*** Opening STUDY TEXT ***

Reviewed on 2010 February 23
This based on a true story of a crew of Matamoros, Mexico-based drug smugglers that used black magic, including human sacrifices, to get an occult seal of approval on their drug deals. The real story is horrifying, which is why I admit I may be unfairly tough on this movie: This should have given me nightmares, or at least riveted me, and instead I felt it plodded. I was fidgeting for it to end.
The movie starts out promisingly creepy, with a couple of police raiding a dark, spooky house in Mexico. The house appears to be empty, save for some voodoo-looking stuff, and this was the scariest part of the movie. After the intro we’re deposited back north of the border, where a group of U.S. college kids want to party TJ style. Ed (Brian Presley) and Henry (Jake Muxworthy) are fixated on getting their buddy Phil (Rider Strong) a week of Mexican hookers, booze, and any pharmacopeia they can procure. One night one of the guys wanders away from the rest of the group and doesn’t come back. This leaves his panicked friends with the job of trying to find him in a foreign town, where the local police are either not interested in a dumb gringo party animal, or are just fearful of risking their own necks.
Despite the fact that one of the cult scumbags looks like a throwback from ’70s horror, this is more in the vein of the remake of The Hills Have Eyes. Given the subject matter I expected this to be gory, but this was just gross in parts, punctuated with long dull stretches. There were two yee-haw-we’re-on-spring-break montages in the first half hour, and that could have been better served fleshing out this cult. What would you rather see in a horror movie? Frat boys pounding cervezas, or some oversized goons with machine guns, performing a black mass as they’re cutting cocaine?
One chocolate morsel. I don’t have the DVD, but for what it’s worth, I’ve read that it includes an excellent backstory feature.

*** Closing STUDY TEXT ***

- _PROBLEM_:
Answer these questions about the movie review:
1. In what Mexican city was the real drug-smuggling crew based?
2. Which actor plays Phil?
3. How many spring-break montages appear in the first half hour?
The entries are separate material with no connection to the review.

*** Opening EXTRACTED ENTRIES ***

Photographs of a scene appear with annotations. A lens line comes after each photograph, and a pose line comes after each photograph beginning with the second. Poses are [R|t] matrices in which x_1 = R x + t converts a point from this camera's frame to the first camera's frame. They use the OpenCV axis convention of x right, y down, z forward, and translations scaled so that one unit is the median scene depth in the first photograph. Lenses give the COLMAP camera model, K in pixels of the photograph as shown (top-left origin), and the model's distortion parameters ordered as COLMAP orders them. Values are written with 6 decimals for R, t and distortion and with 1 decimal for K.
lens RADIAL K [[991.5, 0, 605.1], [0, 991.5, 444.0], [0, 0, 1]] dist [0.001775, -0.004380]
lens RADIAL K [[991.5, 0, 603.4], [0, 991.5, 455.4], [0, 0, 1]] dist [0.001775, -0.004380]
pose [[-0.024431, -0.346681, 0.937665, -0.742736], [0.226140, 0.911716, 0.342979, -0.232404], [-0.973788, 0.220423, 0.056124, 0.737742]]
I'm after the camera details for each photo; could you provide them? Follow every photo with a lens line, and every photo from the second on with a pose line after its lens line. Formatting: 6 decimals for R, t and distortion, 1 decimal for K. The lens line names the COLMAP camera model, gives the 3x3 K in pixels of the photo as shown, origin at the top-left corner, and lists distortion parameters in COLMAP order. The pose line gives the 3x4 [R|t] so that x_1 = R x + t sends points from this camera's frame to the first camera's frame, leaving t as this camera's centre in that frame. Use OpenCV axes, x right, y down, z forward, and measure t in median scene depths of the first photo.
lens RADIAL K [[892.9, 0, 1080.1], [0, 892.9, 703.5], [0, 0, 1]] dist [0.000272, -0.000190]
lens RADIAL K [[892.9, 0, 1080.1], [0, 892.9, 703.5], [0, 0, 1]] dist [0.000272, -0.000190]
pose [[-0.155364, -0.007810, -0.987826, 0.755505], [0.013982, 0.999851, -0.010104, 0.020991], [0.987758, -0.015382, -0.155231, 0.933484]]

*** Closing EXTRACTED ENTRIES ***

- _ANSWER BELOW_:
1. Matamoros
2. Rider Strong
3. Two